Комплиментарные оценки и превосходные эпитеты журналистов и литераторов были вызваны тем, что женское творчество рассматривалось ими скорее не как авторство, писательство, а как форма образования женщины, одно из украшающих ее «умений и навыков» или как милый каприз, детская забава, тем более что практически все пишущие женщины в это время на многое не претендовали, поддерживали и развивали в своих текстах милые сердцу мужчин мифы и стереотипы женственности (второсортность, слабость, чувствительность, зависимость и т. п.)[299]
и, следуя настойчивым «отеческим советам» мужских патронов, предваряли свои тексты извинениями, фигурами уничижения и заверениями в скромности[300], что часто было связано с их прямой художественной и финансовой зависимостью от вышеназванных патронов[301]. Анна Бунина в своем альбоме иронически комментирует одно из многочисленных высказываний на тему о женской кротости («Всего похвальнее в женщине кротость, в мужчине справедливость» князя Шаликова), сравнивая мужчин с помещиками-господами, которым выгодно иметь кротких и покорных слуг, и добавляя:мужчинам еще полезнее двоякая кротость тех женщин, которые пробегают одно с ними поприще… Стихотворец охотнее осыпает похвалами женщину-писательницу, чем своего сотоварища, ибо он привык о себе думать, что знает больше, чем она. Он готов расточать ей похвалы, самые даже неумеренные[302]

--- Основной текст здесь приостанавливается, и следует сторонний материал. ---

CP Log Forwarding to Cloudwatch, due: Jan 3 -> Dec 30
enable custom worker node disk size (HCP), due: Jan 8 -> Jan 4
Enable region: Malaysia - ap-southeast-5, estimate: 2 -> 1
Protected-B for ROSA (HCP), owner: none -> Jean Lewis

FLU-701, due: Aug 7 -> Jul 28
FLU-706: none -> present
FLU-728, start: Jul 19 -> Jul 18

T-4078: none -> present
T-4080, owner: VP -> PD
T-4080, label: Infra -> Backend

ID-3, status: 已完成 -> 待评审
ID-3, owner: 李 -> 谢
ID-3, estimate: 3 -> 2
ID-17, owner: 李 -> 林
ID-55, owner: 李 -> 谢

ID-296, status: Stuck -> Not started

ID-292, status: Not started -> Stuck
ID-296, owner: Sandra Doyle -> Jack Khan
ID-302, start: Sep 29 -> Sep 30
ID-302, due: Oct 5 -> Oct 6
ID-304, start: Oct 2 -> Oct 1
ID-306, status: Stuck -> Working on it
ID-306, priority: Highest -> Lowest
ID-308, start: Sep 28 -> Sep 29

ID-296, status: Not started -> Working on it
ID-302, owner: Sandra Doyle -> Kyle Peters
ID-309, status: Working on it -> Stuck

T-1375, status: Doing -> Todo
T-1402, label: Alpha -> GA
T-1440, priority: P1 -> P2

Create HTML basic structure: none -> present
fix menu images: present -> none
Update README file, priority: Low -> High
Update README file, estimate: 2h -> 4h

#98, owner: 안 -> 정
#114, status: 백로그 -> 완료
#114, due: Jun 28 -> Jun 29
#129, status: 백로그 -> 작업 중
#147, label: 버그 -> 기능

.Таким образом, ясно, что похвалы и комплименты в критике, с одной стороны, поощряют и поддерживают женщин, решившихся писать и печататься, но с другой — указывают им на их скромное место. «Поляризация отношений к женскому творчеству была поддержана социальным кодом галантности и флирта, который обозначал обращение к женщине как равной как отсутствие приличия и рыцарства», — пишет Венди Росслин[303]
. Под «поляризацией» можно понимать не только имплицитно присутствующую в мадригальных оценках снисходительность взрослого и сильного мужчины к женской «ребяческой слабости», но и то, что, наряду с публичными комплиментами, в письмах, дневниках или дружеских разговорах мужчин встречались прямо противоположные оценки женского творчества и конкретных женщин-писательниц. Е. Свиясов, показывая, что в начале XIX века номинация «русская Сафо» начинает уже звучать и иронически, приводит известный едкий «Мадригал новой Сафо» К. Батюшкова, обращенный к А. Буниной, а также цитирует запись дневника С. П. Жихарева от 18 января 1806 года, в весьма нелестном контексте упоминающего учениц одного своего знакомого, девиц Скульских,откормленных двадцатипятилетних пулярок, которых называет он удивительными невинностями, которые, вопреки своему призванию, хотят непременно попасть в поэтессы или поэтиссы…[304]
Но недаром здесь речь идет уже о первом десятилетии XIX века, когда ситуация несколько меняется.
Говоря об основном позитивном тоне разговора о женском творчестве во времена сентиментализма и преромантизма, нельзя не отметить то, что гендерный аспект активно использовался Карамзиным в его борьбе за новый литературный язык и новую литературу. Но при этом можно поставить вопрос, как это делает Арья Розенхольм,
не осуществляется ли в этой ситуации механизм, названный феминистскими исследователями «жертвованием женственности», в том смысле, что мужчина-создатель завладевает «естественным языком» женщин и пользуется им как материалом и движущей силой для создания нового символического порядка, в то время как речь и словесность самих женщин игнорируются и остаются в маргинальности[305]
.Таким образом, и язык, и творчество женщин на переломе XVIII–XIX веков активно участвует или используется в процессе культурных реформ, но на поверхности — в частности, в критике — предстает как милое, но не заслуживающее особого внимания явление.